> TASK DIRECTIONS
Look through the listing below and write out exactly the lines from the line with "Uumillakokin" to the line with "Uumillasikokaan", both included, and no others.
* * * * *
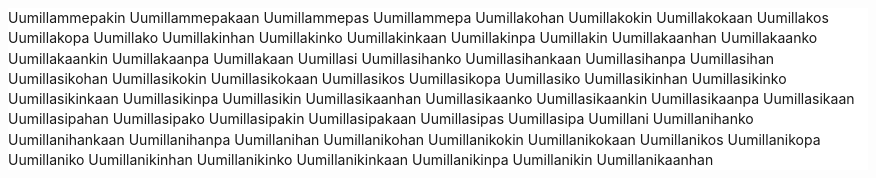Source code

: Uumillammepakin
Uumillammepakaan
Uumillammepas
Uumillammepa
Uumillakohan
Uumillakokin
Uumillakokaan
Uumillakos
Uumillakopa
Uumillako
Uumillakinhan
Uumillakinko
Uumillakinkaan
Uumillakinpa
Uumillakin
Uumillakaanhan
Uumillakaanko
Uumillakaankin
Uumillakaanpa
Uumillakaan
Uumillasi
Uumillasihanko
Uumillasihankaan
Uumillasihanpa
Uumillasihan
Uumillasikohan
Uumillasikokin
Uumillasikokaan
Uumillasikos
Uumillasikopa
Uumillasiko
Uumillasikinhan
Uumillasikinko
Uumillasikinkaan
Uumillasikinpa
Uumillasikin
Uumillasikaanhan
Uumillasikaanko
Uumillasikaankin
Uumillasikaanpa
Uumillasikaan
Uumillasipahan
Uumillasipako
Uumillasipakin
Uumillasipakaan
Uumillasipas
Uumillasipa
Uumillani
Uumillanihanko
Uumillanihankaan
Uumillanihanpa
Uumillanihan
Uumillanikohan
Uumillanikokin
Uumillanikokaan
Uumillanikos
Uumillanikopa
Uumillaniko
Uumillanikinhan
Uumillanikinko
Uumillanikinkaan
Uumillanikinpa
Uumillanikin
Uumillanikaanhan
* * * * *
> EXPECTED ANSWER
Uumillakokin
Uumillakokaan
Uumillakos
Uumillakopa
Uumillako
Uumillakinhan
Uumillakinko
Uumillakinkaan
Uumillakinpa
Uumillakin
Uumillakaanhan
Uumillakaanko
Uumillakaankin
Uumillakaanpa
Uumillakaan
Uumillasi
Uumillasihanko
Uumillasihankaan
Uumillasihanpa
Uumillasihan
Uumillasikohan
Uumillasikokin
Uumillasikokaan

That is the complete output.